Wednesday, March 16, 2011

Suffix Trees

Suffix Tree for a String T is Trie like data that represents the suffixes of T. For example, if your word were bibs, you would create the following tree.

Capture

Suffix trees answers the queries related to one string. There are many applications of suffix trees. Some of them are..

  1. String Matching and Pattern Matching algorithm
  2. Longest Repeated SubString
  3. Longest palindrome
  4. Longest common substring
  5. Longest Common prefix

Sample java Implementation of Suffix Tree:

String Search

Searching for a substring, pat[1..m], in txt[1..n], can be solved in O(m) time (after the suffix tree for txt has been built in O(n) time).

Longest Repeated Substring

Add a special ``end of string'' character, e.g. `$', to txt[1..n] and build a suffix tree; the longest repeated substring of txt[1..n] is indicated by the deepest fork node in the suffix tree, where depth is measured by the number of characters traversed from the root, i.e., `issi' in the case of `mississippi'. The longest repeated substring can be found in O(n) time using a suffix tree.

Longest Common Substring

The longest common substring of two strings, T1 and T2, can be found by building a generalized suffix tree for T1  and T2 : Each node is marked to indicate if it represents a suffix of T1 or T2 or both.
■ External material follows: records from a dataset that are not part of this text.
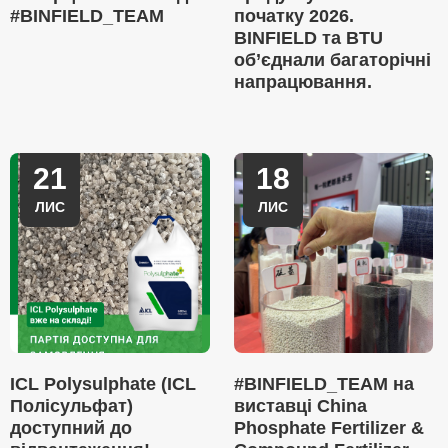
#BINFIELD_TEAM
початку 2026.
BINFIELD та BTU
об’єднали багаторічні
напрацювання.
21
18
ЛИС
ЛИС
ICL Polysulphate (ICL
#BINFIELD_TEAM на
Полісульфат)
виставці China
доступний до
Phosphate Fertilizer &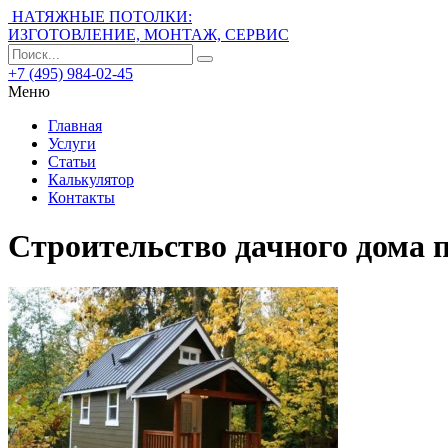
НАТЯЖНЫЕ ПОТОЛКИ:
ИЗГОТОВЛЕНИЕ, МОНТАЖ, СЕРВИС
+7 (495) 984-02-45
Меню
Главная
Услуги
Статьи
Калькулятор
Контакты
Строительство дачного дома 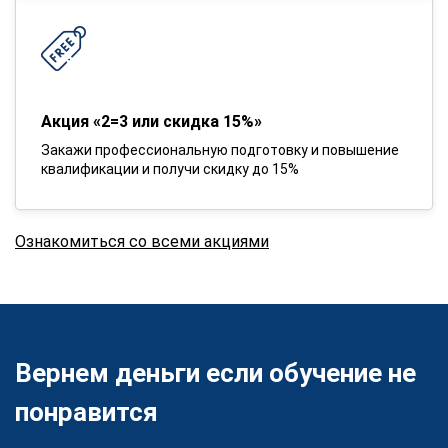
Акция «2=3 или скидка 15%»
Закажи профессиональную подготовку и повышение
квалификации и получи скидку до 15%
Ознакомиться со всеми акциями
Вернем деньги если обучение не
понравится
The deepest node marked for both T1 and T2 represents the longest common substring.

Equivalently, one can build a (basic) suffix tree for the string T1$T2#, where `$' is a special terminator for T1 and `#' is a special terminator for T2. The longest common substring is indicated by the deepest fork node that has both `...$...' and `...#...' (no $) beneath it.

Palindromes

A palindrome is a string, P, such that P=reverse(P). e.g. `abba'=reverse(`abba'). e.g. `ississi' is the longest palindrome in `mississippi'.
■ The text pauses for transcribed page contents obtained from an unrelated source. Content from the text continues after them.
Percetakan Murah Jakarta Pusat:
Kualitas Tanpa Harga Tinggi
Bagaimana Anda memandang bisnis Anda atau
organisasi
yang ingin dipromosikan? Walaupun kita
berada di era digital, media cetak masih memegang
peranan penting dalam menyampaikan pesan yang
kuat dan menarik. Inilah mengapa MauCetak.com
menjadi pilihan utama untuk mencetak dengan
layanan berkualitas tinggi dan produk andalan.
The longest palindrome of T can be found in O(n) time, e.g. by building the suffix tree for T$reverse(T)# or by building the generalized suffix tree for T and reverse(T).

2 comments:

Luchito said...

Simple implementation. If I want to use it for example to check if a given string is a combination of dictionary words, how could I use this structure. For example:

String in1 = "TaskForSuffixTree"

I read this string into the tree and then check all possibilities against my dictionary (hashed into a Bloom Filter) and compare to determine: "True" because is a combination of 4 dictionary words.. But

String in2 = "tengrtstwdert"

Result = "False".

What would be your suggestion of its usage?

Ram said...

@lusim: I would suggest use Trie data structure for such scenarios instead of a suffix tree. I will post the solution in my next blog.